TORONTO, (Reuters) – World Anti-Doping Agency (WADA) inspectors have recovered doping data from a discredited Moscow laboratory, WADA said yesterday – a condition of its controversial decision in September to restore the accreditation of Russia’s anti-doping agency (RUSADA).
“This is a major breakthrough for clean sport,” said WADA President Craig Reedie in a statement. “It shows we are continuing to make real progress that simply would not have happened without the 20 September executive committee decision.”
RUSADA was suspended in 2015 after a WADA-commissioned report outlined evidence of systematic, state-backed doping in Russian athletics. Another report the following year documented more than 1,000 doping cases across dozens of sports, notably at the Winter Olympics that Russia hosted in Sochi in 2014.
With the data secured, albeit two weeks after an agreed deadline, WADA’s executive committee will now consider recommendations on RUSADA’s status from its compliance committee.
Were RUSADA to lose its accreditation again, so soon after being reinstated to howls of outrage from athletes and administrators, Russian sport would face the prospect of new sanctions.
Russia, one of the leading sporting powers, was banned from sending an official team to last year’s Winter Games in Pyeongchang, and many Russians were excluded from the 2016 Rio Games.
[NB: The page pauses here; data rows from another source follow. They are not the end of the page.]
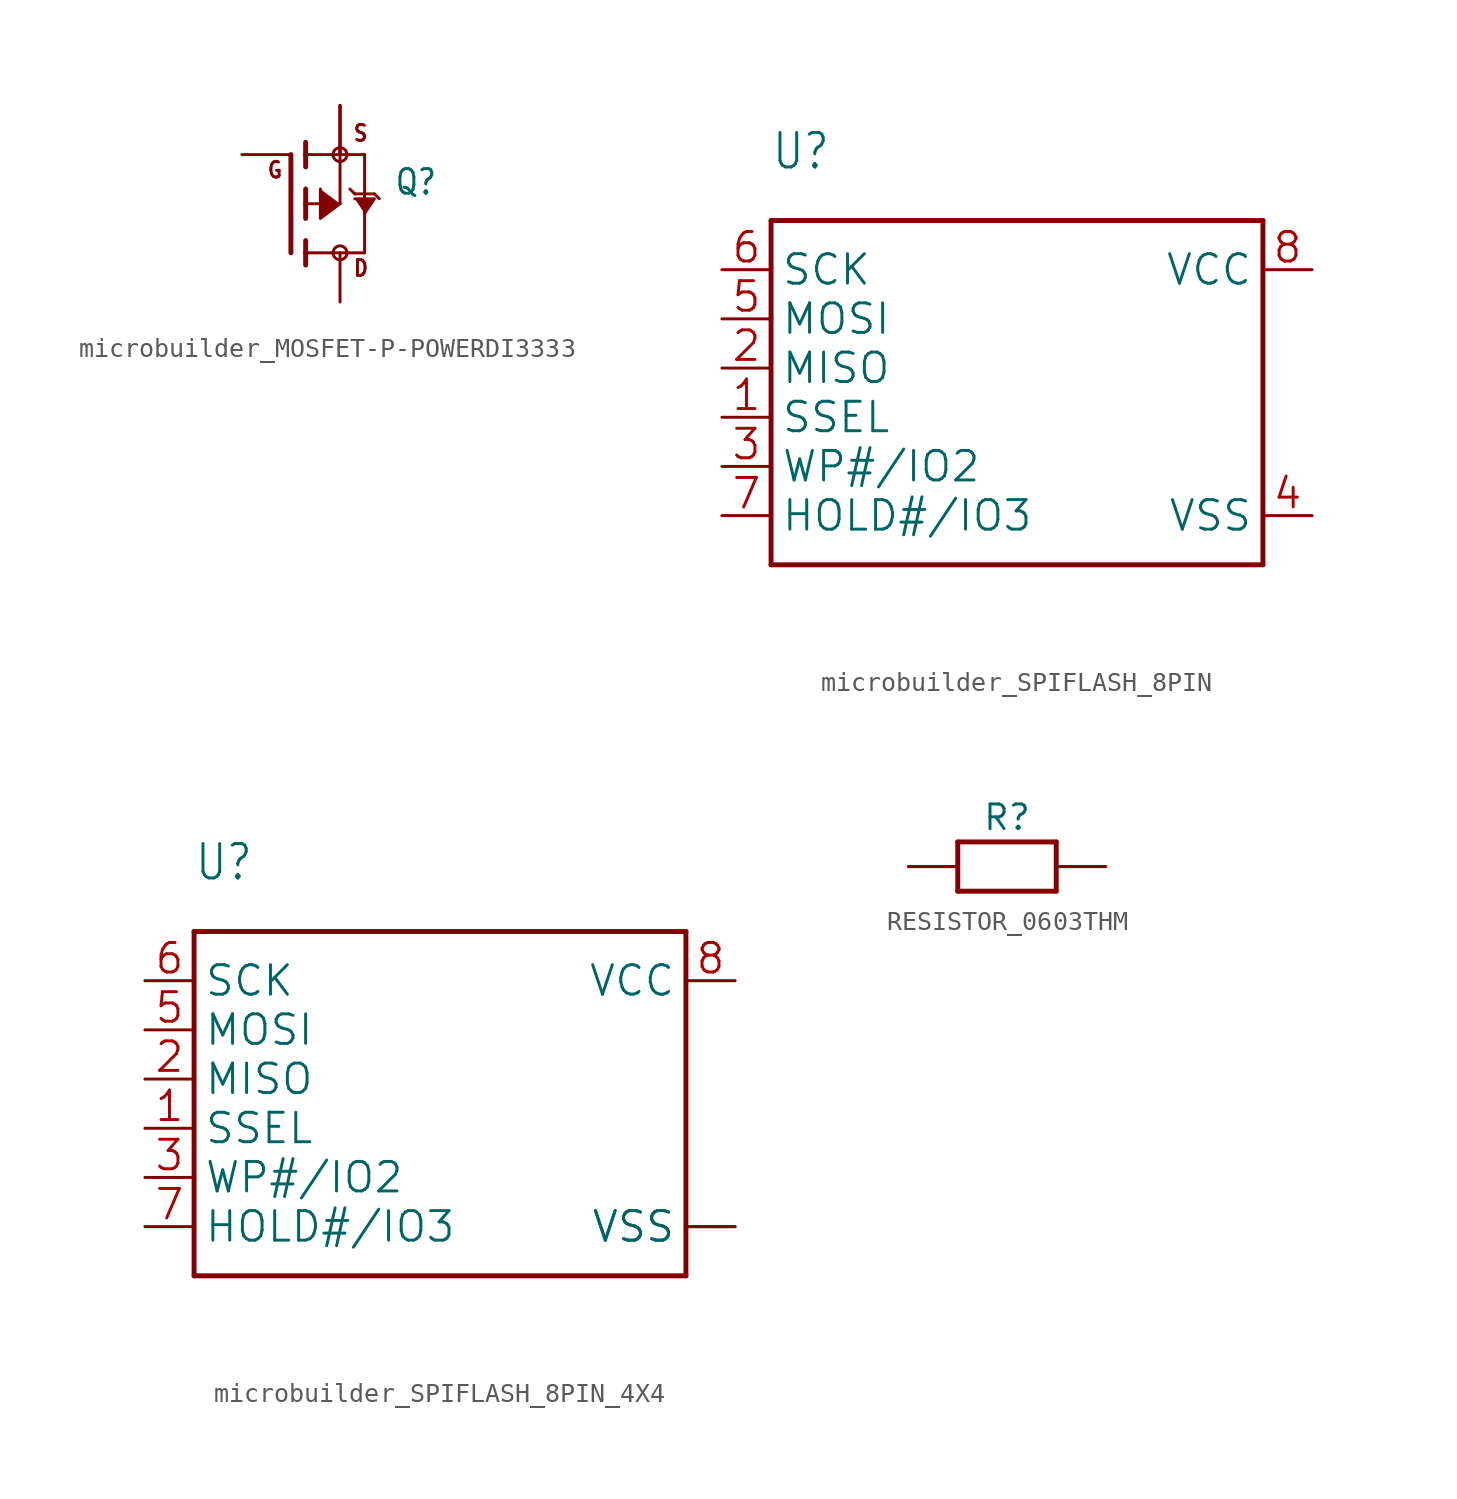
<source format=kicad_sym>
(kicad_symbol_lib
  (version 20241209)
  (generator "kicad_symbol_editor")
  (generator_version "9.0")
  (symbol "microbuilder_MOSFET-P-POWERDI3333"
    (property "Reference" "Q"
      (at 2.794 0.381 0)
      (effects (font (size 1.27 1.079)) (justify left bottom)))
    (property "Value" ""
      (at 2.794 -1.905 0)
      (effects (font (size 1.27 1.079)) (justify left bottom)))
    (property "ki_locked" ""
      (at 0 0 0)
      (effects (font (size 1.27 1.27))))
    (symbol "microbuilder_MOSFET-P-POWERDI3333_1_0"
      (polyline (pts (xy -2.54 -2.54) (xy -2.54 2.54)) (stroke (width 0.254) (type solid)) (fill (type none)))
      (polyline (pts (xy -1.778 2.54) (xy -1.778 3.175)) (stroke (width 0.254) (type solid)) (fill (type none)))
      (polyline (pts (xy -1.778 1.905) (xy -1.778 2.54)) (stroke (width 0.254) (type solid)) (fill (type none)))
      (polyline (pts (xy -1.778 0) (xy -1.778 0.762)) (stroke (width 0.254) (type solid)) (fill (type none)))
      (polyline (pts (xy -1.778 0) (xy 0 0)) (stroke (width 0.152) (type solid)) (fill (type none)))
      (polyline (pts (xy -1.778 -0.762) (xy -1.778 0)) (stroke (width 0.254) (type solid)) (fill (type none)))
      (polyline (pts (xy -1.778 -2.54) (xy -1.778 -1.905)) (stroke (width 0.254) (type solid)) (fill (type none)))
      (polyline (pts (xy -1.778 -2.54) (xy 1.27 -2.54)) (stroke (width 0.152) (type solid)) (fill (type none)))
      (polyline (pts (xy -1.778 -3.175) (xy -1.778 -2.54)) (stroke (width 0.254) (type solid)) (fill (type none)))
      (circle (center 0 2.54) (radius 0.359) (stroke (width 0) (type solid)) (fill (type none)))
      (polyline (pts (xy 0 2.54) (xy -1.778 2.54)) (stroke (width 0.152) (type solid)) (fill (type none)))
      (polyline (pts (xy 0 2.54) (xy 1.27 2.54)) (stroke (width 0.152) (type solid)) (fill (type none)))
      (polyline (pts (xy 0 0) (xy 0 2.54)) (stroke (width 0.152) (type solid)) (fill (type none)))
      (polyline (pts (xy 0 0) (xy -1.016 -0.762) (xy -1.016 0.762)) (stroke (width 0.152) (type solid)) (fill (type outline)))
      (circle (center 0 -2.54) (radius 0.359) (stroke (width 0) (type solid)) (fill (type none)))
      (polyline (pts (xy 0.508 0.762) (xy 0.762 0.508)) (stroke (width 0.152) (type solid)) (fill (type none)))
      (polyline (pts (xy 0.762 0.508) (xy 1.27 0.508)) (stroke (width 0.152) (type solid)) (fill (type none)))
      (polyline (pts (xy 1.27 0.508) (xy 1.27 2.54)) (stroke (width 0.152) (type solid)) (fill (type none)))
      (polyline (pts (xy 1.27 0.508) (xy 1.778 0.508)) (stroke (width 0.152) (type solid)) (fill (type none)))
      (polyline (pts (xy 1.27 -0.508) (xy 1.778 0.254) (xy 0.762 0.254)) (stroke (width 0.152) (type solid)) (fill (type outline)))
      (polyline (pts (xy 1.27 -2.54) (xy 1.27 0.508)) (stroke (width 0.152) (type solid)) (fill (type none)))
      (polyline (pts (xy 1.778 0.508) (xy 2.032 0.254)) (stroke (width 0.152) (type solid)) (fill (type none)))
      (text "G" (at -3.81 1.27 0) (effects (font (size 0.813 0.691)) (justify left bottom)))
      (text "S" (at 0.635 3.175 0) (effects (font (size 0.813 0.691)) (justify left bottom)))
      (text "D" (at 0.635 -3.81 0) (effects (font (size 0.813 0.691)) (justify left bottom)))
      (pin passive line (at -5.08 2.54 0) (length 2.54) (name "G" (effects (font (size 0 0)))) (number "4" (effects (font (size 0 0)))))
      (pin passive line (at 0 5.08 270) (length 2.54) (name "S" (effects (font (size 0 0)))) (number "1" (effects (font (size 0 0)))))
      (pin passive line (at 0 5.08 270) (length 2.54) (name "S" (effects (font (size 0 0)))) (number "2" (effects (font (size 0 0)))))
      (pin passive line (at 0 5.08 270) (length 2.54) (name "S" (effects (font (size 0 0)))) (number "3" (effects (font (size 0 0)))))
      (pin passive line (at 0 -5.08 90) (length 2.54) (name "D" (effects (font (size 0 0)))) (number "5678" (effects (font (size 0 0)))))))
  (symbol "microbuilder_SPIFLASH_8PIN"
    (property "Reference" "U"
      (at -12.7 12.7 0)
      (effects (font (size 1.778 1.511)) (justify left bottom)))
    (property "Value" ""
      (at -12.7 -10.16 0)
      (effects (font (size 1.778 1.511)) (justify left bottom)))
    (property "ki_locked" ""
      (at 0 0 0)
      (effects (font (size 1.27 1.27))))
    (symbol "microbuilder_SPIFLASH_8PIN_1_0"
      (polyline (pts (xy -12.7 10.16) (xy 12.7 10.16)) (stroke (width 0.254) (type solid)) (fill (type none)))
      (polyline (pts (xy -12.7 -7.62) (xy -12.7 10.16)) (stroke (width 0.254) (type solid)) (fill (type none)))
      (polyline (pts (xy 12.7 10.16) (xy 12.7 -7.62)) (stroke (width 0.254) (type solid)) (fill (type none)))
      (polyline (pts (xy 12.7 -7.62) (xy -12.7 -7.62)) (stroke (width 0.254) (type solid)) (fill (type none)))
      (pin bidirectional line (at -15.24 7.62 0) (length 2.54) (name "SCK" (effects (font (size 1.524 1.524)))) (number "6" (effects (font (size 1.524 1.524)))))
      (pin bidirectional line (at -15.24 5.08 0) (length 2.54) (name "MOSI" (effects (font (size 1.524 1.524)))) (number "5" (effects (font (size 1.524 1.524)))))
      (pin bidirectional line (at -15.24 2.54 0) (length 2.54) (name "MISO" (effects (font (size 1.524 1.524)))) (number "2" (effects (font (size 1.524 1.524)))))
      (pin bidirectional line (at -15.24 0 0) (length 2.54) (name "SSEL" (effects (font (size 1.524 1.524)))) (number "1" (effects (font (size 1.524 1.524)))))
      (pin bidirectional line (at -15.24 -2.54 0) (length 2.54) (name "WP#/IO2" (effects (font (size 1.524 1.524)))) (number "3" (effects (font (size 1.524 1.524)))))
      (pin bidirectional line (at -15.24 -5.08 0) (length 2.54) (name "HOLD#/IO3" (effects (font (size 1.524 1.524)))) (number "7" (effects (font (size 1.524 1.524)))))
      (pin bidirectional line (at 15.24 7.62 180) (length 2.54) (name "VCC" (effects (font (size 1.524 1.524)))) (number "8" (effects (font (size 1.524 1.524)))))
      (pin bidirectional line (at 15.24 -5.08 180) (length 2.54) (name "VSS" (effects (font (size 1.524 1.524)))) (number "4" (effects (font (size 1.524 1.524)))))))
  (symbol "microbuilder_SPIFLASH_8PIN_4X4"
    (property "Reference" "U"
      (at -12.7 12.7 0)
      (effects (font (size 1.778 1.511)) (justify left bottom)))
    (property "Value" ""
      (at -12.7 -10.16 0)
      (effects (font (size 1.778 1.511)) (justify left bottom)))
    (property "ki_locked" ""
      (at 0 0 0)
      (effects (font (size 1.27 1.27))))
    (symbol "microbuilder_SPIFLASH_8PIN_4X4_1_0"
      (polyline (pts (xy -12.7 10.16) (xy 12.7 10.16)) (stroke (width 0.254) (type solid)) (fill (type none)))
      (polyline (pts (xy -12.7 -7.62) (xy -12.7 10.16)) (stroke (width 0.254) (type solid)) (fill (type none)))
      (polyline (pts (xy 12.7 10.16) (xy 12.7 -7.62)) (stroke (width 0.254) (type solid)) (fill (type none)))
      (polyline (pts (xy 12.7 -7.62) (xy -12.7 -7.62)) (stroke (width 0.254) (type solid)) (fill (type none)))
      (pin bidirectional line (at -15.24 7.62 0) (length 2.54) (name "SCK" (effects (font (size 1.524 1.524)))) (number "6" (effects (font (size 1.524 1.524)))))
      (pin bidirectional line (at -15.24 5.08 0) (length 2.54) (name "MOSI" (effects (font (size 1.524 1.524)))) (number "5" (effects (font (size 1.524 1.524)))))
      (pin bidirectional line (at -15.24 2.54 0) (length 2.54) (name "MISO" (effects (font (size 1.524 1.524)))) (number "2" (effects (font (size 1.524 1.524)))))
      (pin bidirectional line (at -15.24 0 0) (length 2.54) (name "SSEL" (effects (font (size 1.524 1.524)))) (number "1" (effects (font (size 1.524 1.524)))))
      (pin bidirectional line (at -15.24 -2.54 0) (length 2.54) (name "WP#/IO2" (effects (font (size 1.524 1.524)))) (number "3" (effects (font (size 1.524 1.524)))))
      (pin bidirectional line (at -15.24 -5.08 0) (length 2.54) (name "HOLD#/IO3" (effects (font (size 1.524 1.524)))) (number "7" (effects (font (size 1.524 1.524)))))
      (pin bidirectional line (at 15.24 7.62 180) (length 2.54) (name "VCC" (effects (font (size 1.524 1.524)))) (number "8" (effects (font (size 1.524 1.524)))))
      (pin bidirectional line (at 15.24 -5.08 180) (length 2.54) (name "VSS" (effects (font (size 1.524 1.524)))) (number "4" (effects (font (size 0 0)))))
      (pin bidirectional line (at 15.24 -5.08 180) (length 2.54) (name "VSS" (effects (font (size 1.524 1.524)))) (number "PAD" (effects (font (size 0 0)))))))
  (symbol "RESISTOR_0603THM"
    (property "Reference" "R"
      (at 0 2.54 0)
      (effects (font (size 1.27 1.27))))
    (property "Value" ""
      (at 0 0 0)
      (effects (font (size 1.016 1.016) (thickness 0.203) (bold yes))))
    (property "ki_locked" ""
      (at 0 0 0)
      (effects (font (size 1.27 1.27))))
    (symbol "RESISTOR_0603THM_1_0"
      (polyline (pts (xy -2.54 1.27) (xy 2.54 1.27)) (stroke (width 0.254) (type solid)) (fill (type none)))
      (polyline (pts (xy -2.54 -1.27) (xy -2.54 1.27)) (stroke (width 0.254) (type solid)) (fill (type none)))
      (polyline (pts (xy 2.54 1.27) (xy 2.54 -1.27)) (stroke (width 0.254) (type solid)) (fill (type none)))
      (polyline (pts (xy 2.54 -1.27) (xy -2.54 -1.27)) (stroke (width 0.254) (type solid)) (fill (type none)))
      (pin passive line (at -5.08 0 0) (length 2.54) (name "1" (effects (font (size 0 0)))) (number "1" (effects (font (size 0 0)))))
      (pin passive line (at -5.08 0 0) (length 2.54) (name "1" (effects (font (size 0 0)))) (number "11" (effects (font (size 0 0)))))
      (pin passive line (at 5.08 0 180) (length 2.54) (name "2" (effects (font (size 0 0)))) (number "2" (effects (font (size 0 0)))))
      (pin passive line (at 5.08 0 180) (length 2.54) (name "2" (effects (font (size 0 0)))) (number "22" (effects (font (size 0 0))))))))
</source>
Most Russian athletes have also been excluded from international track and field competitions since 2015.
Due to a threat of Russian interference in the collection of data and concerns for the inspectors’ safety, the CRC had said it would not send a report to the executive committee before the team had completed its work and was on its way home.
The executive committee will hold a teleconference and make their ruling on Jan. 22.
WADA will now examine the data for any sign of tampering, while Russian authorities must ensure that any re-analysis of samples required by WADA is completed – in an accredited laboratory – by June 30.
WADA said data from the laboratory will be crucial to building strong cases against cheats, and exonerate other athletes suspected of having participated in doping.
Russia has accepted there was extensive doping in the country, but its authorities have continued to deny that any of it was state-sponsored.